(Originally published 3/31/21)
My Grubhub
restaurant delivery options are multiplying like rabbits. I do, though, find it
hard to believe that more than a few of the newly listed eateries would deliver
to me. Many of them are quite a distance away in the heavily trafficked Bronx
and surrounding areas. Why would I order a pizza from a shop that’s closer to
where I went to high school—in the East Bronx—than my front door? That’s a
recipe for cold pizza! Still, I’m impressed that “No. 1 Chinese Restaurant” has
been added to the Grubhub roster. “New on The Block Deli” has, too, along with “Deli
& Food,” a winning retail moniker if ever there was one. While distance
will likely keep us apart, “Freaking Good Pizza” and “Best Italian Pizza” in
the South Bronx nevertheless intrigue me.

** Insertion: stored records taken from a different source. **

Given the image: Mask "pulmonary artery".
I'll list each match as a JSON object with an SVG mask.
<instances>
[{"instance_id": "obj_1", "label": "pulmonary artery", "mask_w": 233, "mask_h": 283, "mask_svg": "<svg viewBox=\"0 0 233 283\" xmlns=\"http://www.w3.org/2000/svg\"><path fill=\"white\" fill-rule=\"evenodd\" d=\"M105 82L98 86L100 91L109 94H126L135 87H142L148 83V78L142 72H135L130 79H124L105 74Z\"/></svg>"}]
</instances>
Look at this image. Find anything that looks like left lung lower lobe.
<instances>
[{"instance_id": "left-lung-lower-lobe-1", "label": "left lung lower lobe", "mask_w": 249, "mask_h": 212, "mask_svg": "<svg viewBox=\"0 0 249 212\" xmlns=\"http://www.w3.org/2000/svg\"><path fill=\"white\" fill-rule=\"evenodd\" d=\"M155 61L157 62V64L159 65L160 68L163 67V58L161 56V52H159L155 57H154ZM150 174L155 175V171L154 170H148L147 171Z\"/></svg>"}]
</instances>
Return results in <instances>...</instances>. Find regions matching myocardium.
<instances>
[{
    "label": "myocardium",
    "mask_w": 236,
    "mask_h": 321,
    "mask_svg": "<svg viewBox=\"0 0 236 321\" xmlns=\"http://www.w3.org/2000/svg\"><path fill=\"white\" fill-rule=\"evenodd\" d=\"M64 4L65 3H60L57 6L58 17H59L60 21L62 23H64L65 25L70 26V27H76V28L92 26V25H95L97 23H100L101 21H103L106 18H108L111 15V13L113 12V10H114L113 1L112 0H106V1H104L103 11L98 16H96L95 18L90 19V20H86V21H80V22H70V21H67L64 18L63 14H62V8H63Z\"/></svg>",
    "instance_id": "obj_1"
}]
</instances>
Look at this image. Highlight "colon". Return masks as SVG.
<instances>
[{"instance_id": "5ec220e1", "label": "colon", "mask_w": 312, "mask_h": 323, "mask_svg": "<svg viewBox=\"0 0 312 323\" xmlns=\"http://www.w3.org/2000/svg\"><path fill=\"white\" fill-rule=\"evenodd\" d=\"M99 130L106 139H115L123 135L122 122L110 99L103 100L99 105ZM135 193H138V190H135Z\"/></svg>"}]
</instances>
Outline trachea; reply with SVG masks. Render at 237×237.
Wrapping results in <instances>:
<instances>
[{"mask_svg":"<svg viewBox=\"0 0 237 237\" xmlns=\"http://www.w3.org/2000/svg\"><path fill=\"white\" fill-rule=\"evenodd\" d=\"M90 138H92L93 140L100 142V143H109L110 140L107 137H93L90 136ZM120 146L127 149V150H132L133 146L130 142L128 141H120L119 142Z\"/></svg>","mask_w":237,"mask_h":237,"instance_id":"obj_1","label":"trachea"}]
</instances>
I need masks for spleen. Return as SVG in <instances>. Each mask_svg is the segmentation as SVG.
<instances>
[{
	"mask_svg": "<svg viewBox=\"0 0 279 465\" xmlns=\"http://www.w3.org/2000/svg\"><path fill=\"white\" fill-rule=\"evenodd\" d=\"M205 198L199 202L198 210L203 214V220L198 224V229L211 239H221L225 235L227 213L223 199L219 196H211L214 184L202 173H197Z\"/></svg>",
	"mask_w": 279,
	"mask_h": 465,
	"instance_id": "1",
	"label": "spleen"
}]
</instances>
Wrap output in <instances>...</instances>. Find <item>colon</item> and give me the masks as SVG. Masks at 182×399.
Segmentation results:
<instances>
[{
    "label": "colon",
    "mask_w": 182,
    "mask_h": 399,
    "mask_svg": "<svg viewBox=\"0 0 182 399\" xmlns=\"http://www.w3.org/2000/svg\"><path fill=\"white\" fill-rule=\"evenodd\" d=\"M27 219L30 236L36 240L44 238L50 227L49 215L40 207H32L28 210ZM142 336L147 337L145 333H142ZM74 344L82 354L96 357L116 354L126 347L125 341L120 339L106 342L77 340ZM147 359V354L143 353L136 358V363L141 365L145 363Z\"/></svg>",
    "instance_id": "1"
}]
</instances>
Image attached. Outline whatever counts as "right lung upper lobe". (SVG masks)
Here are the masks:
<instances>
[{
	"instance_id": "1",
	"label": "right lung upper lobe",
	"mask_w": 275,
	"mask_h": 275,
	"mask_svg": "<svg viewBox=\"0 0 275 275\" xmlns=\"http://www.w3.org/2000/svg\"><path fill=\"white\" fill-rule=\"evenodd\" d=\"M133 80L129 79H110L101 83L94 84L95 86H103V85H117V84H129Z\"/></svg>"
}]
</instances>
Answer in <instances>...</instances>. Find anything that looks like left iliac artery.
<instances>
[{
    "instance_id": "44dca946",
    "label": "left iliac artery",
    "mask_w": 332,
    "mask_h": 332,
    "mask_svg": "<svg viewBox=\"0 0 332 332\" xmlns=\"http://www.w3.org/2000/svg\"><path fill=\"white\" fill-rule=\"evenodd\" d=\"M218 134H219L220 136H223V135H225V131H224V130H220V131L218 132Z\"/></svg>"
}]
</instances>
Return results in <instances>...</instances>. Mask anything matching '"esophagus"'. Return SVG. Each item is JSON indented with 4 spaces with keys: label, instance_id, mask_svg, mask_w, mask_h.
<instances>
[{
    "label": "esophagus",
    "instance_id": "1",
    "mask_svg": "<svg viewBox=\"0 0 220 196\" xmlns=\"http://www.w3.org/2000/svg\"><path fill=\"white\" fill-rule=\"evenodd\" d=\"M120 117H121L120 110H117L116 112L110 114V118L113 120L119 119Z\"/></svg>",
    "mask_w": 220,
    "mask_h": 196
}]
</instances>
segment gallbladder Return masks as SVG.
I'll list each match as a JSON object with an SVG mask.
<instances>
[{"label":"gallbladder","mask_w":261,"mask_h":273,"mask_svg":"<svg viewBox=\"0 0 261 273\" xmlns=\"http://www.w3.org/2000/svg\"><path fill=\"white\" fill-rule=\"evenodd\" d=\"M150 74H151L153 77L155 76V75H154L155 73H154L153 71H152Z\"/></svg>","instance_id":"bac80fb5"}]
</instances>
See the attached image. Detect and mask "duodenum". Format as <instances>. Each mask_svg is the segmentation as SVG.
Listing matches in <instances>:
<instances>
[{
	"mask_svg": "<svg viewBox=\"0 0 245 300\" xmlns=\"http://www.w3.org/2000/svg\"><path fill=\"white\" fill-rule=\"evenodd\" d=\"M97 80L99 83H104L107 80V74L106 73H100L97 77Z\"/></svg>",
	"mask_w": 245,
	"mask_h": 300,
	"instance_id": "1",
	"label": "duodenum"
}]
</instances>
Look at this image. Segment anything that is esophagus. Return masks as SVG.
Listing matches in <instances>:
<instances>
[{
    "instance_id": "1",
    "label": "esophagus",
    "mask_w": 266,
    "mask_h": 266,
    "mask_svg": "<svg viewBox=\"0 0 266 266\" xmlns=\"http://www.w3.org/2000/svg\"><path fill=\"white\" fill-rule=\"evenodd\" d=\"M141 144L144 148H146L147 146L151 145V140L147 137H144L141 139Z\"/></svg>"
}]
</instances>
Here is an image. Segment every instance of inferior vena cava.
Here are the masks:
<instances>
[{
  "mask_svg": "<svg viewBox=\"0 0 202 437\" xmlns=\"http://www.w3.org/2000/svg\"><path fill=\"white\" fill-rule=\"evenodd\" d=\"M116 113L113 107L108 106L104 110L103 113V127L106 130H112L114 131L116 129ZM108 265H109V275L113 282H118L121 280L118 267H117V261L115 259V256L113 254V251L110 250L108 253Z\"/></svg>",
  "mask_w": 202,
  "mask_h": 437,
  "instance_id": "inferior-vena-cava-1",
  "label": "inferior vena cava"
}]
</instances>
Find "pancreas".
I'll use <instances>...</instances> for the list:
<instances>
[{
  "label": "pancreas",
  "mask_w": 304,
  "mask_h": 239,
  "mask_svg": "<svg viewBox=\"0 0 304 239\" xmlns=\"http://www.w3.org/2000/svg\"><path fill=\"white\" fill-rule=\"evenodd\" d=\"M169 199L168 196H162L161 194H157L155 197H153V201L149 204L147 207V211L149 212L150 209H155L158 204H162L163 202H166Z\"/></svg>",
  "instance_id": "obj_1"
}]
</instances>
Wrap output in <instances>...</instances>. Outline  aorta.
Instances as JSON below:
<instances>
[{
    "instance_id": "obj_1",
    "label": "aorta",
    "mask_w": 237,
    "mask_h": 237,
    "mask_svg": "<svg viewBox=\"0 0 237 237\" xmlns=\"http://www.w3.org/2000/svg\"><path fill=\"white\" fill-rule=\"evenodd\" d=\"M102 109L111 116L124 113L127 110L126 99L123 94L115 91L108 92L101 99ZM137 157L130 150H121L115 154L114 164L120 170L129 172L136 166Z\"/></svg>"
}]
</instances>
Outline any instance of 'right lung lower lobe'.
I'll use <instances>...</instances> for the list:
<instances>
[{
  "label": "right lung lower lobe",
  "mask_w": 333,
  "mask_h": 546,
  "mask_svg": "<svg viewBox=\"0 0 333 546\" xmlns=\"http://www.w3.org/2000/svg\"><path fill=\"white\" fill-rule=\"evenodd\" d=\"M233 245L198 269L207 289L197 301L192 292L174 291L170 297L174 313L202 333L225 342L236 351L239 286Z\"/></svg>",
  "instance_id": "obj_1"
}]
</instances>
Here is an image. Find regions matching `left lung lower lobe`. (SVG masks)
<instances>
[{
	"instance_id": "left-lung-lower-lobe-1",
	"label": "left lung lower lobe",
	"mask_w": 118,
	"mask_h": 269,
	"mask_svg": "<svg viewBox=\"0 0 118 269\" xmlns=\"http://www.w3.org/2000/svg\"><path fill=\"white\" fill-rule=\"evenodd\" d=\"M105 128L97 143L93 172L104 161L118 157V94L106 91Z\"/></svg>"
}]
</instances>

When I was a boy, pizza establishments were called shops. If we needed to buy fruit, we patronized the fruit store, not the fruit shop. My father was a long-time patron of the local beer store. It had an actual name, I suppose, but I don’t recall ever knowing what it was. Going to the beer store spoke volumes. The old neighborhood had a couple of record shops, not record stores. In those simpler days of funny phone calls, many a store and shop were on the receiving end of them. In response to a bogus telephone survey, Mike, who tirelessly labored at Pat Mitchell’s Irish Food Center, volunteered his occupation as “store clerk.” A neighbor up the street, who made his fortune in retail with a chain of pet food and supply stores, nonetheless disappointed his mother. She ruefully remarked one day that her son was “content on being a shopkeeper.” Mama believed that a suit-and-tie job made the man, not the millions accrued in a dusty cloud of Hartz Mountain cat litter.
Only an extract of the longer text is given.